Please join us for a collaborative presentation between Christine Hume and Laura Larson: “All the Women I Know, an archive of women in acts of resistance“.
About the presentation, the artists say: “Our project, which is excerpted in my forthcoming book, Everything I Never Wanted to Know, is an image-text collaboration that archives women in the act of resisting. The work consists of small scale black and white photographs alongside alongside profiles of women that emphasize the strangeness, lived affect, and queered angles that challenge conventional ideas of selfhood, narrative, and time. We like to think of the project as a work of speculative nonfiction or experimental documentary.
The photographs and the profiles document woman-identified persons known by us, captured turning away, troubling the promise of disclosure shared by portraiture. Our approach exploits collisions and misalignments between text and image to address how power and pain move through the body and the body politic. Our stacked litanies of image and text assert complex identities for these subjects, always variable, contingent, cumulative, exploring the tensions between the collective and the individual. We seek to inhabit and metabolize the limits of representation and legibility, the gendered scripts and postures available within patriarchy. Our project takes account, on a human scale, of our connections and differences across intersectional divides and places our work in the feminist practice of connecting art making to daily life.”

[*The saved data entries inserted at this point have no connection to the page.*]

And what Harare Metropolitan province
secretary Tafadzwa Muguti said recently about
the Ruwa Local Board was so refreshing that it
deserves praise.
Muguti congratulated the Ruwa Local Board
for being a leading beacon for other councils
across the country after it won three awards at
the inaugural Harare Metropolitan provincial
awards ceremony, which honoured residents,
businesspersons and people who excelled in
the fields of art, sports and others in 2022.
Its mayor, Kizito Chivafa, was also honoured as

Everything I Never Wanted to Know confronts two hated subjects in America: sex offenders and women’s bodies. The first section explores the national sex offender registry via intimate, local, and national perspectives, each drawing on the other to echolocate not solutions but a voice willing to complicate our ideas of justice and defend every human’s right to be treated like a member of the community. The second section shifts focus to the female body flickering between vulnerability and autonomy. Autobiographical narratives come in contact with extended riffs on Nike at Samothrace, the Frozen Charlotte doll, the Nylon Riots, and everyday acts of resistance that amplify the tensions between individual and collective experience. Cumulatively, What I Never Wanted to Know is a soft manifesto on sexuality, gender, whiteness, and violence.
Christine Hume is the author of a new collection of essays on sex offenders and women’s bodies, Everything I Never Wanted to Know, (Ohio State University Press/21st Century Essays Series, 2023) and a lyric portrait of girlhood, Saturation Project (Solid Objects, 2021), which The New York Times says, “arrives with the force of a hurricane.” Her three books of poetry—Musca Domestica, Alaskaphrenia, and Shot—earned the Barnard New Women Poets Prize, The Green Rose Award, SPD’s Best Book of the Year Award, and chapbooks have been published by Ugly Duckling Presse, Omnidawn, Essay Press, and PANK. Her collaboration with Jeff Clark, Question Like a Face (Image Text Ithaca) was named a Brooklyn Rail Best Nonfiction Book of 2017. Since 2001, she has been faculty in the Creative Writing program at Eastern Michigan University.
Laura Larson is a photographer and writer based in Columbus, OH. She’s exhibited her work extensively, at such venues as Art in General, Bronx Museum of the Arts, Centre Pompidou, Columbus Museum of Art, Metropolitan Museum of Art, Museum of Fine Arts, Houston, SFCamerawork, and Wexner Center for the Arts and her exhibitions have been reviewed in Artforum, Hyperallergic, The New York Times, The New Yorker, and Time Out New York. Her work is held in the collections of Allen Memorial Art Museum, Deutsche Bank, Margulies Collection, Metropolitan Museum of Art, Microsoft, Museum of Fine Arts, Houston, New York Public Library, and Whitney Museum of American Art. Hidden Mother (Saint Lucy Books, 2017), her first book, was shortlisted for the Aperture-Paris Photo First Photo Book Prize. Larson organized a companion exhibition—the first to be devoted to this vernacular subject of hidden mother photography to be presented in the U.S.—which traveled from 2014-16 to Blue Sky Gallery, Palmer Museum of Art, Allen Memorial Art Museum, and Kennedy Museum of Art. She is the recipient of grants from Greater Columbus Arts Council, Ohio Arts Council and the New York Foundation of the Arts, and of residency fellowships from MacDowell Colony, Santa Fe Art Institute, and Ucross Foundation. Her work is represented by Contemporary Art Matters in Columbus, OH. Larson’s second book, City of Incurable Women, was published this year by Saint Lucy Books. She is currently at work on a collaborative book project with writer Christine Hume, All the Women I Know.